| Problem requirements |
Render the lines of the entries from the one containing "Related Thiings" through the one containing "on your Cardmember" as a numbered list, leaving out blank lines and the pictures.

+--

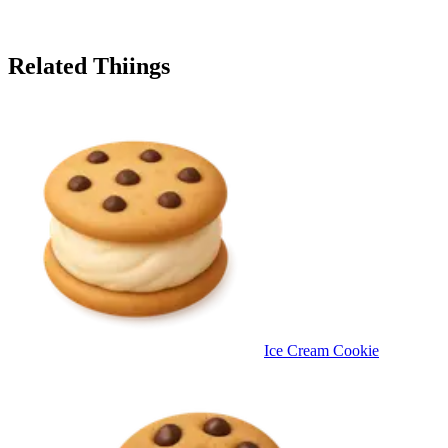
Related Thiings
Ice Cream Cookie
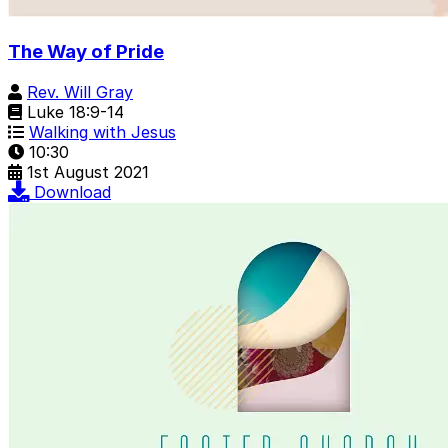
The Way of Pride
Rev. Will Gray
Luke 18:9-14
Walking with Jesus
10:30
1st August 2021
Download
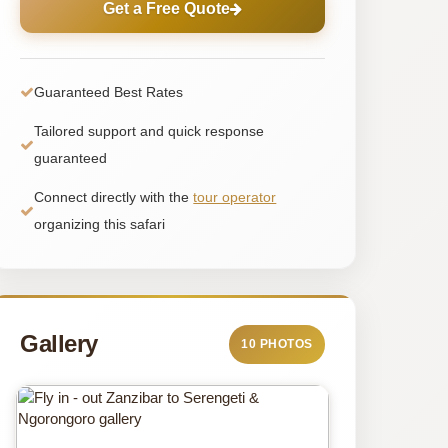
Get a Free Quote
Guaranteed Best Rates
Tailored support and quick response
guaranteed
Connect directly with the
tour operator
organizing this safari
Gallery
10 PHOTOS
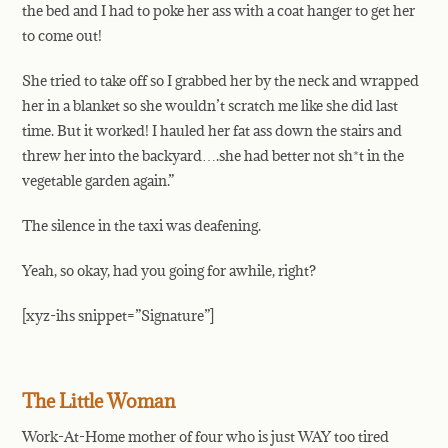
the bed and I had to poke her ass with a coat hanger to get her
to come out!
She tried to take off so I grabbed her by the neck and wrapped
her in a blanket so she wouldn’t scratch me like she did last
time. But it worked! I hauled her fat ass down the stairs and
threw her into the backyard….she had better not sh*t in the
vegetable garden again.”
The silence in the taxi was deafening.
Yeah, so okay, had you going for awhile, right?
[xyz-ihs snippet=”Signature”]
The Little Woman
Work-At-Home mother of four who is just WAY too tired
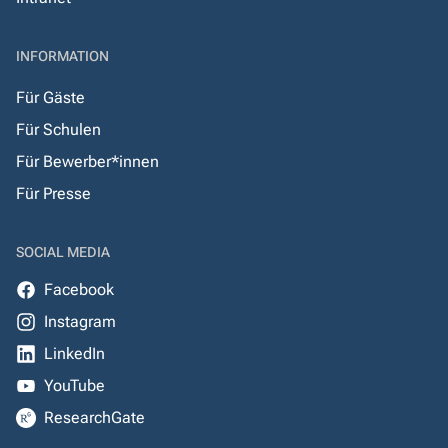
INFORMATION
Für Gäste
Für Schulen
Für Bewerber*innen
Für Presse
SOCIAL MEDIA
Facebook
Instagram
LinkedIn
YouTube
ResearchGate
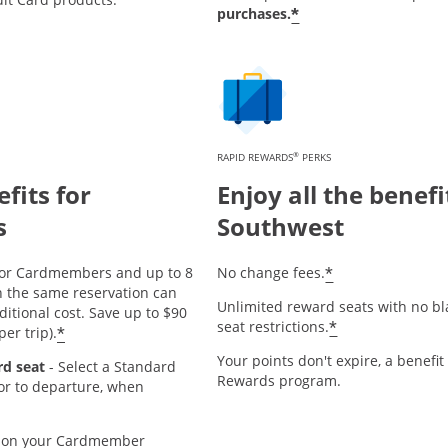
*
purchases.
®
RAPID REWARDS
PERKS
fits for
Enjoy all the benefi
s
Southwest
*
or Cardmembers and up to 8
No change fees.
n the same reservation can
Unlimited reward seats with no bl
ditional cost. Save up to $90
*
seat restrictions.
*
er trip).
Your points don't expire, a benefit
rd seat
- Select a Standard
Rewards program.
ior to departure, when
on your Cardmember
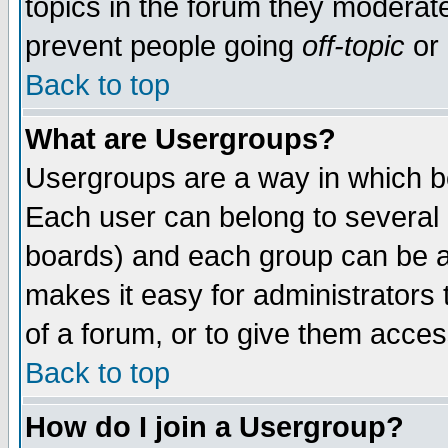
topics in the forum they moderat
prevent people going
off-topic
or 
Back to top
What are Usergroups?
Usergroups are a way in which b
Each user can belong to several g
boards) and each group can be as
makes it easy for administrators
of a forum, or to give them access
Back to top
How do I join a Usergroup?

+--

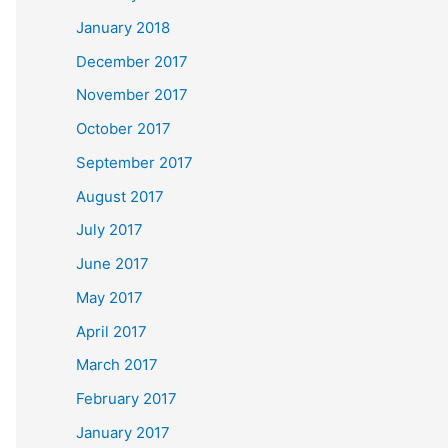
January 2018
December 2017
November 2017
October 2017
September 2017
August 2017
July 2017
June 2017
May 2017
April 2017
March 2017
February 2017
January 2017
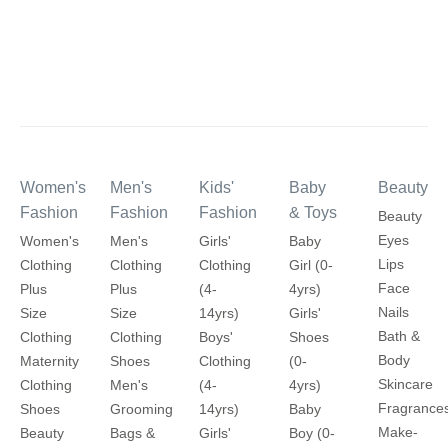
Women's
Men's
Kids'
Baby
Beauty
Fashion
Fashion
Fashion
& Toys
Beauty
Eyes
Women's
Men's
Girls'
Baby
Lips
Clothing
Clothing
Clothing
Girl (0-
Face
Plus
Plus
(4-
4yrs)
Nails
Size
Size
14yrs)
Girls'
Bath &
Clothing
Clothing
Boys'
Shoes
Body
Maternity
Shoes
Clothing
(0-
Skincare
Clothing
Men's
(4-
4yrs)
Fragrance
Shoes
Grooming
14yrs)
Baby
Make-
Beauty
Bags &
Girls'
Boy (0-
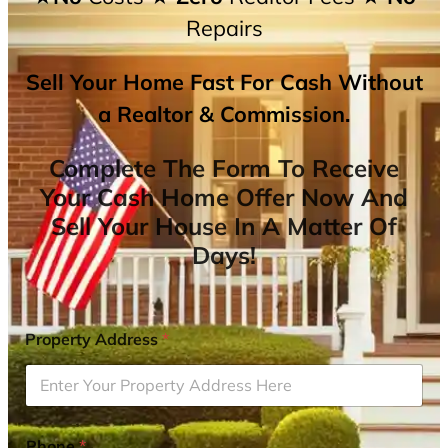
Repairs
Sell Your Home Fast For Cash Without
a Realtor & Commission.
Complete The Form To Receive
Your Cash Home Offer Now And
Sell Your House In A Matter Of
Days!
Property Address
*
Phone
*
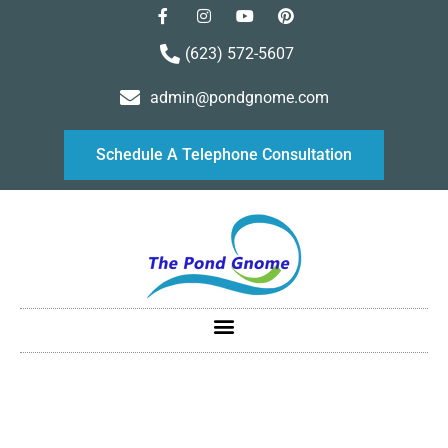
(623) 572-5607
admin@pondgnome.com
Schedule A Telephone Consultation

+--

| Task result |
1. Related Thiings
2. Ice Cream Cookie
3. The Way of Pride
4. Rev. Will Gray
5. Luke 18:9-14
6. Walking with Jesus
7. 10:30
8. 1st August 2021
9. Download
10. Get a Free Quote
11. Guaranteed Best Rates
12. Tailored support and quick response
13. guaranteed
14. Connect directly with the
15. tour operator
16. organizing this safari
17. Gallery
18. 10 PHOTOS
19. the bed and I had to poke her ass with a coat hanger to get her
20. to come out!
21. She tried to take off so I grabbed her by the neck and wrapped
22. her in a blanket so she wouldn’t scratch me like she did last
23. time. But it worked! I hauled her fat ass down the stairs and
24. threw her into the backyard….she had better not sh*t in the
25. vegetable garden again.”
26. The silence in the taxi was deafening.
27. Yeah, so okay, had you going for awhile, right?
28. [xyz-ihs snippet=”Signature”]
29. The Little Woman
30. Work-At-Home mother of four who is just WAY too tired
31. INFORMATION
32. Für Gäste
33. Für Schulen
34. Für Bewerber*innen
35. Für Presse
36. SOCIAL MEDIA
37. Facebook
38. Instagram
39. LinkedIn
40. YouTube
41. ResearchGate
42. *
43. purchases.
44. ®
45. RAPID REWARDS
46. PERKS
47. fits for
48. Enjoy all the benefi
49. s
50. Southwest
51. *
52. or Cardmembers and up to 8
53. No change fees.
54. n the same reservation can
55. Unlimited reward seats with no bl
56. ditional cost. Save up to $90
57. *
58. seat restrictions.
59. *
60. er trip).
61. Your points don't expire, a benefit
62. rd seat
63. - Select a Standard
64. Rewards program.
65. ior to departure, when
66. on your Cardmember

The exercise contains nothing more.